-- EXCERPT TO READ follows --

| | I picked up No Plot? No Problem! yesterday at my neighborhood Borders, which is only a five-mile walk down 29. I figure it'll help me with the novel I'm working on, presently called "That Novel I'm Working On" or "Prodigy" for short. Since I started flipping through the book I actually feel like I'm taking the writing seriously. I'm mapping out the plot by putting each scene from the story on an index card (example: "Nick dreams he's joined Tom and the 'punks under the staircase' he now hangs out with"). I also drew up a giant map of the main character's neighborhood, a fictional community somewhere in the vast parking lots of Silver Spring called "Shady Oak."
If I said I hadn't based Shady Oak on Stonegate, I'd be lying through my teeth. It's not that I have a grudge against the Stonegate-ers . . . it's just big, close-knit neighborhoods (what I remember Shannon called a "neighborhoody neighborhood") are good fodder for novels. Like The Stepford Wives. Certainly it has nothing to do with the fact that in 7th grade I worked on a project with someone who lived in Stonegate and found his family incredibly unwelcoming and stuck-up. Or the fact that in 8th grade I went to a party in Stonegate [actually, it was South Stonegate] and got humiliated. I'm over that. (Never mind that in 10th grade I repeatedly trashed Stonegate, calling it exclusive and snotty.)
That and since I'm feeling so anti-establishment I also got Green Day's American Idiot. (Orgasmic grunt/sigh) It's really sweet. Better than any Green Day I've heard before. And you have to listen to it straight through - none of that "put the CD player on random" crap. They're telling a story through song! Oh, rapture!

-- EXCERPT TO READ concluded --
-- DATA LISTING follows --

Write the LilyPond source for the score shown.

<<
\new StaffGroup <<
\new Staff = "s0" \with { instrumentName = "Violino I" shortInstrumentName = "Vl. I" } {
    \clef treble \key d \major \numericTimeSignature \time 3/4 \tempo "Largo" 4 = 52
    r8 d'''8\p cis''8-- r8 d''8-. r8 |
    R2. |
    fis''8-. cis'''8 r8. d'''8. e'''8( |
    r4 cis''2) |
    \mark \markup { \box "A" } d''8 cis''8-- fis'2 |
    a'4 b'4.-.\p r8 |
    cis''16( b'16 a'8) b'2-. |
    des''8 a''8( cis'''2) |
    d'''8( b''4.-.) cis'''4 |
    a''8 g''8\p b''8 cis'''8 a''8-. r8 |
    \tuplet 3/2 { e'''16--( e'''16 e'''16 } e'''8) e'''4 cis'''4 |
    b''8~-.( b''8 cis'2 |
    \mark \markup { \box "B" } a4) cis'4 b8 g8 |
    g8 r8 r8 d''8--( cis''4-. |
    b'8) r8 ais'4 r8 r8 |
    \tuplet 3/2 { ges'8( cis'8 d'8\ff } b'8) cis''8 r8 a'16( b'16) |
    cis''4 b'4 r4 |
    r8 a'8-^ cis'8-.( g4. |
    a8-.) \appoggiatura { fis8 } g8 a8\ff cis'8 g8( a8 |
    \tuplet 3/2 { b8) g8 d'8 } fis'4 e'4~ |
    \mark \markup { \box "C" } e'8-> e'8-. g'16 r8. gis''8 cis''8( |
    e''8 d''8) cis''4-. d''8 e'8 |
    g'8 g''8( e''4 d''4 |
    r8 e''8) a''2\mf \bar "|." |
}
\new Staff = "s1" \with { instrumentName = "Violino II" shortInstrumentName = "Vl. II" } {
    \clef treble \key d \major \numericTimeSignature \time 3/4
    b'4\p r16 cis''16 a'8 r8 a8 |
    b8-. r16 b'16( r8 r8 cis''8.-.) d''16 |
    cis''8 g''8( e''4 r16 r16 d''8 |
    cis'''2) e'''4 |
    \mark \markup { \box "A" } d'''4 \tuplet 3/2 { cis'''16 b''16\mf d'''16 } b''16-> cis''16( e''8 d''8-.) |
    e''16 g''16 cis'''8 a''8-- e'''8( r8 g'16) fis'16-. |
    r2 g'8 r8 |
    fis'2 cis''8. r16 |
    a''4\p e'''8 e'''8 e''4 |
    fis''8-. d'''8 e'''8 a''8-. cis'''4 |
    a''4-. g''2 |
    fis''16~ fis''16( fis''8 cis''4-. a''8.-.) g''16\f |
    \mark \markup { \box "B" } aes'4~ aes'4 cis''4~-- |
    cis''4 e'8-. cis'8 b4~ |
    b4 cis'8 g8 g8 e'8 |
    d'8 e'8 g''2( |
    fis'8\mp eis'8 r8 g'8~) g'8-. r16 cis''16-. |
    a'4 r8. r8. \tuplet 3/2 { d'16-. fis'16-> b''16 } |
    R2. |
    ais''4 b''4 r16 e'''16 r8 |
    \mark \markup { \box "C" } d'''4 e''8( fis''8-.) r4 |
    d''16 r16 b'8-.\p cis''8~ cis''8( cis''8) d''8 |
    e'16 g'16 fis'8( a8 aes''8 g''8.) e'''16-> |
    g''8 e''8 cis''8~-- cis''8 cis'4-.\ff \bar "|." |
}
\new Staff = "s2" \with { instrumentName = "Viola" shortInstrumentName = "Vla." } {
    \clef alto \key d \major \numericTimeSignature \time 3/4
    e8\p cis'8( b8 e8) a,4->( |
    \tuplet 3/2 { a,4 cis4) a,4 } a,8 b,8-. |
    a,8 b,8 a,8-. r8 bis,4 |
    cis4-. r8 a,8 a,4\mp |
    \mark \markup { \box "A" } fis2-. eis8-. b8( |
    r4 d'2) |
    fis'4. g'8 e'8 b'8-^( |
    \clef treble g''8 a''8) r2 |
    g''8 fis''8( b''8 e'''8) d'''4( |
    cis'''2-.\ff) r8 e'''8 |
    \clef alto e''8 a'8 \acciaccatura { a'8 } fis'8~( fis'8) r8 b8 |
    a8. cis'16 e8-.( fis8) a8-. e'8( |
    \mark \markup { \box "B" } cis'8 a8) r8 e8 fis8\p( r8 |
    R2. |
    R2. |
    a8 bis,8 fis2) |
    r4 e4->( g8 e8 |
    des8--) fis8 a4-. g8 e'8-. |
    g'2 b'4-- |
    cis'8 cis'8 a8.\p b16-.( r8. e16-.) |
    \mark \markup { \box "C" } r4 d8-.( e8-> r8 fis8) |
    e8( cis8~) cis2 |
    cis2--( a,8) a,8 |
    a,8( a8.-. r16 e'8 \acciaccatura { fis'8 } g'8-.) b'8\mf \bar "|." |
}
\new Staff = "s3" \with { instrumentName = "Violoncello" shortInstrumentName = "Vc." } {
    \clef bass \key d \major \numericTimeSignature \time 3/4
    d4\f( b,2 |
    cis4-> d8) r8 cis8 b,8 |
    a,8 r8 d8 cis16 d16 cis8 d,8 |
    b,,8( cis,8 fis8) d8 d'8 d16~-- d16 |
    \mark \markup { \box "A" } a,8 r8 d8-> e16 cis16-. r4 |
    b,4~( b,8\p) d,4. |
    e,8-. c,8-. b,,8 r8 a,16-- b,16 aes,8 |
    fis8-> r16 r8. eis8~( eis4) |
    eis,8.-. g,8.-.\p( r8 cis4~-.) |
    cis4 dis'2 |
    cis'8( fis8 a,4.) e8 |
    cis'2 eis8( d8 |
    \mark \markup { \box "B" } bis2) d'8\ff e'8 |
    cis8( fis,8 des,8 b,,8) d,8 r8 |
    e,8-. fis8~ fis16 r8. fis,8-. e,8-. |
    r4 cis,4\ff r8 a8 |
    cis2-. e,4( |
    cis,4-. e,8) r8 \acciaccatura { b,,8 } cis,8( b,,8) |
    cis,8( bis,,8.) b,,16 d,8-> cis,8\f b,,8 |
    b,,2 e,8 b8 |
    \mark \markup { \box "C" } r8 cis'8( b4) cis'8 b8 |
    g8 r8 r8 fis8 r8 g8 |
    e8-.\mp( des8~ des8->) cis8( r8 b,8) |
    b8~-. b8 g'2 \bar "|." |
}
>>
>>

-- DATA LISTING concluded --

REQUIREMENT 1:
Summarize the blog post in two sentences.
REQUIREMENT 2:
According to the blog post, what is the name of the fictional community in the main character's neighborhood?

OUTPUT 1:
The writer bought No Plot? No Problem! to help with a novel called "Prodigy" and is planning it with scene index cards and a map of a fictional neighborhood, Shady Oak, which is based on Stonegate. The writer also bought Green Day's American Idiot and praises it as a story told through songs that should be heard straight through.

OUTPUT 2:
Shady Oak.